1. The cases of Enfield London Borough Council v McKeon [1986] 1 WLR 1007 and Dance v Welwyn Hatfield District Council [1990] 1 WLR 1097 were concerned to determine at what stage in the statutory process the right to buy was exercised. In both those cases, the tenant throughout had remained a secure tenant and so did not address the situation where the secure tenant had lost his status. In Sutton London Borough Council v Swann (1985) 18 HLR 180, on the other hand, it was held that “the status of secure tenant had to exist not only at the time when the claim to buy is made, but also at the time when the grant comes to be made”.

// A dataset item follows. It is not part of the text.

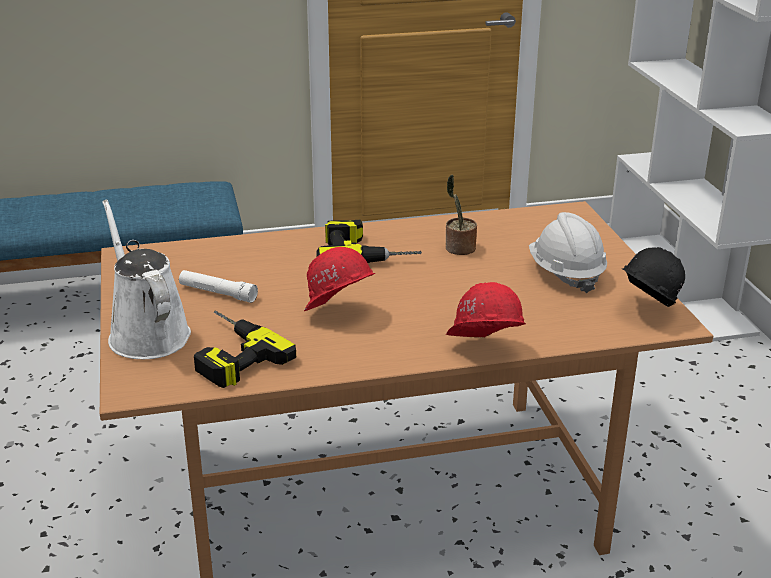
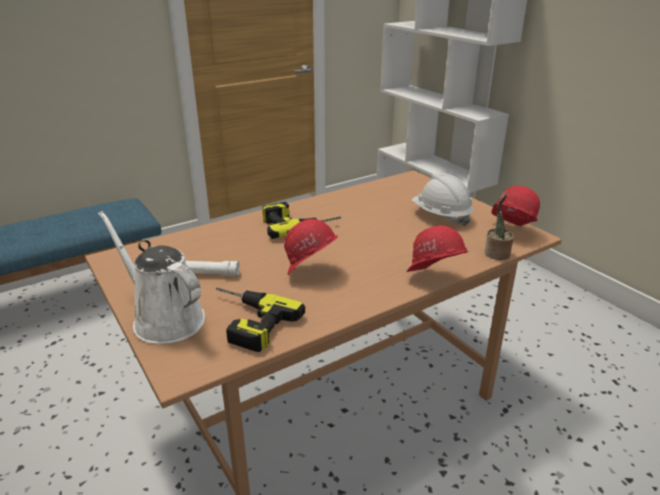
camera: 20 degrees left, 0 degrees up
(458, 248) = (359, 211): potted plant -> potted plant (496, 254)
(645, 312) = (510, 231): black hard hat -> red hard hat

2. In the statutory provisions, the word “tenant” had to be an abbreviation of the phrase “secure tenant”. Under section 118(1) of the Housing Act 1985, it was a secure tenant who was given the right to buy, and the right was described as being “the right, in the circumstances … stated in the following provisions of this Part … to acquire the freehold of the dwelling-house”. Those words seemed to enact the assumption that throughout the stated circumstances there was a person who was at first “a secure tenant” and who matured into “the secure tenant”. The physical identity of that person might change, for example on a succession (see section 136), but that was immaterial.

3. The decision in Swann’s case actually decided in favour of that assumption.

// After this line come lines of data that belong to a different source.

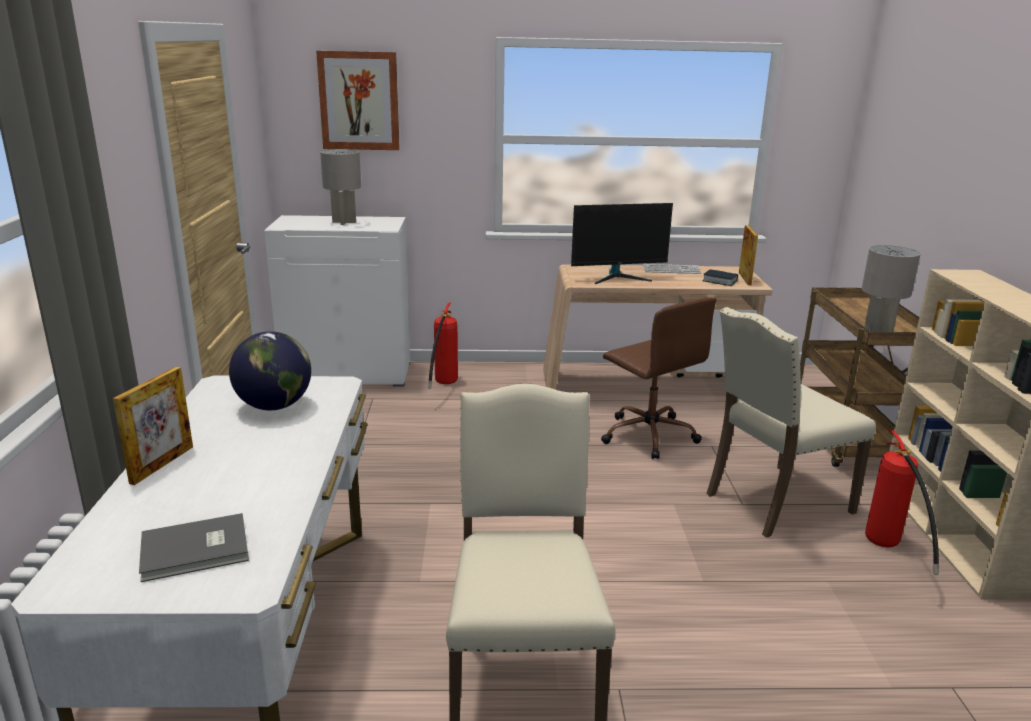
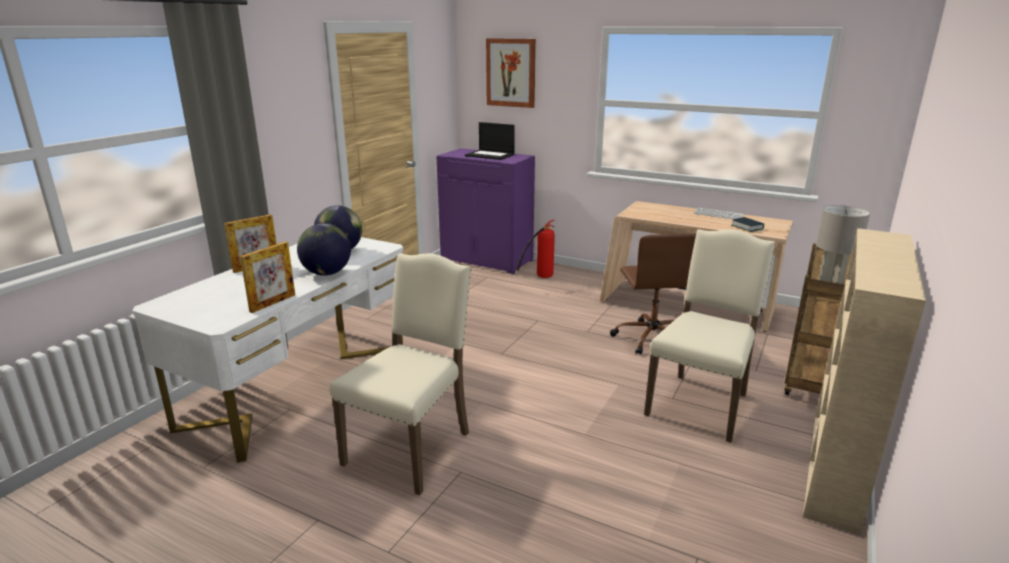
camera: 30 degrees right, 0 degrees up
(197, 551) = (221, 305): grey book -> none
(306, 448) = (326, 273): none -> globe
(344, 222) = (490, 155): grey table lamp -> laptop
(348, 373) = (487, 260): white cabinet -> purple cabinet
(618, 277) = (665, 214): monitor -> none
(744, 278) = (773, 228): picture frame -> picture frame (273, 303)
(774, 502) = (700, 404): beige chair -> beige chair turned 120 degrees clockwise
(889, 551) = (760, 461): fire extinguisher -> none

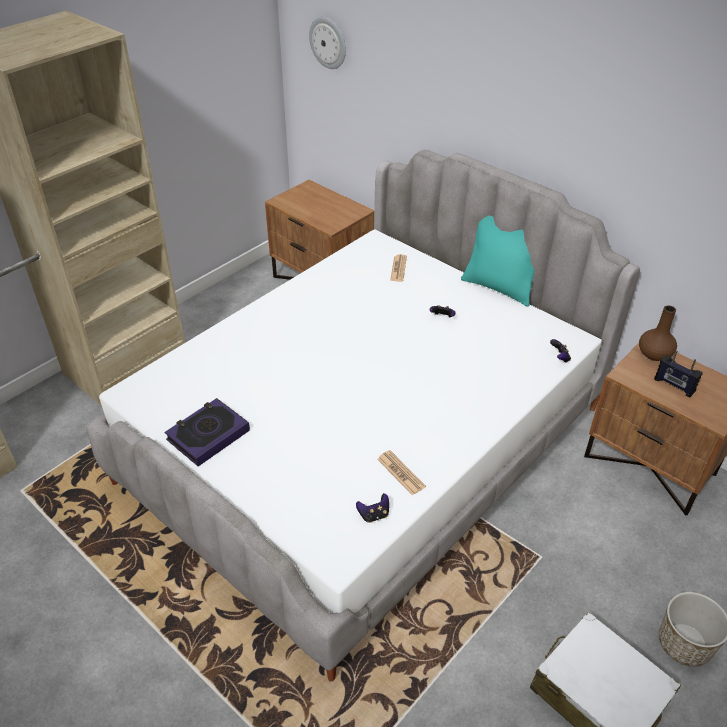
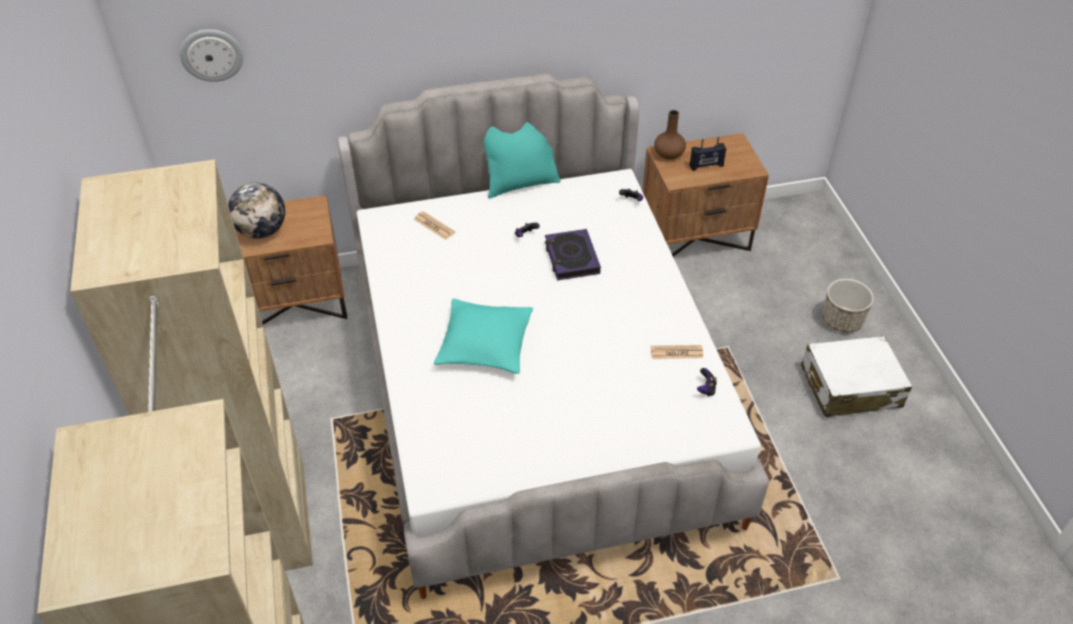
camera: 55 degrees left, 5 degrees up
(208, 435) = (538, 453): book -> book (571, 258)
(300, 352) = (485, 344): none -> turquoise pillow
(310, 203) = (262, 231): none -> globe

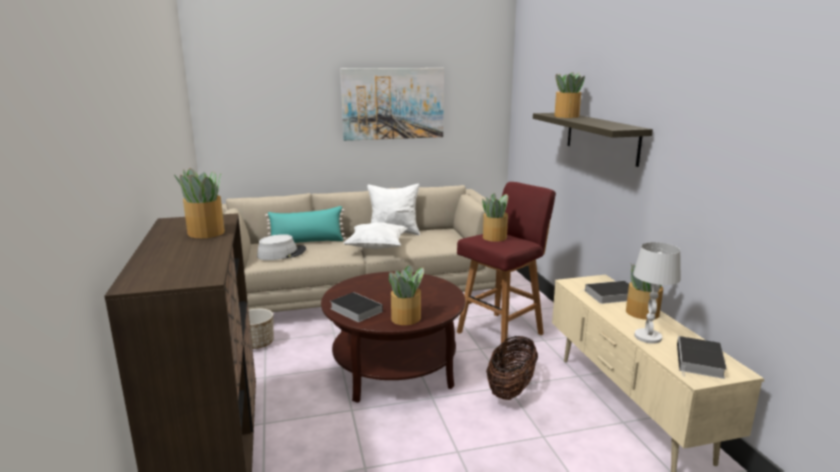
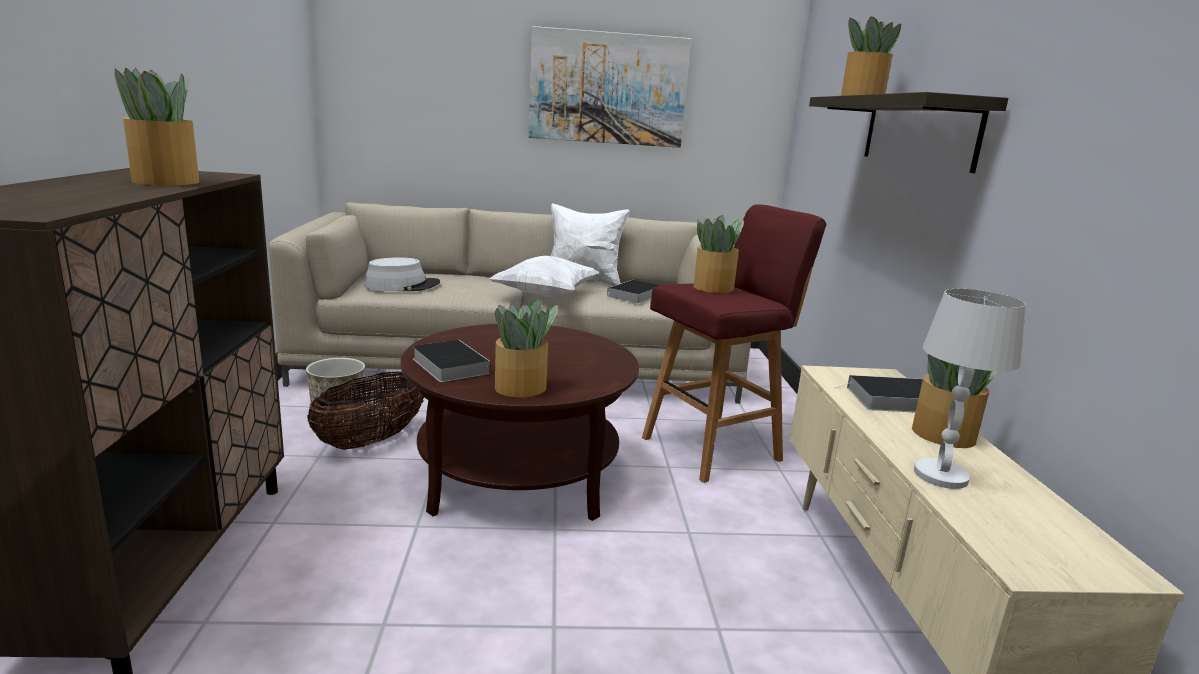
camera: 10 degrees right, 0 degrees up
(307, 242) = (450, 277): turquoise pillow -> none
(511, 389) = (693, 537): basket -> basket (371, 441)
(700, 362) = (1040, 537): book -> book (634, 296)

4. The wording of the provisions in Part V of the 1985 Act dealing with the right of a secure tenant to acquire the freehold of the dwelling-house indicated that that right was available only to the secure tenant: a person who ceased to be a secure tenant ceased to have that right.

5. A tenant who had ceased to be a secure tenant had no right to force the landlord by injunction to carry out his duty to transfer the freehold to the tenant under section 138(3) of the 1985 Act. It would be surprising if Parliament had enacted right to buy provisions which enabled a person to acquire a house at a discount when he no longer occupied it as his only or principal home.

6. The statutory regime gave the secure tenant considerable benefits — not merely to require his landlord to sell him the freehold, but also to sell it to him at a discount — which resulted in corresponding disadvantages for the landlord. Therefore, the provisions of the statute should be strictly construed so as to preclude a person who had ceased to be a secure tenant from being able to claim the advantages.

7. The judge had found that the notice to quit was properly served upon T and his wife and the court ordered that they should give up possession.

John Martin QC (instructed by Mason & Moore Dutton, of Chester) appeared for Muir Group Housing Association Ltd; Jeffrey Terry (instructed by Chronnell Fitzpatrick & Jones, of Hyde) appeared for Mr and Mrs Thornley.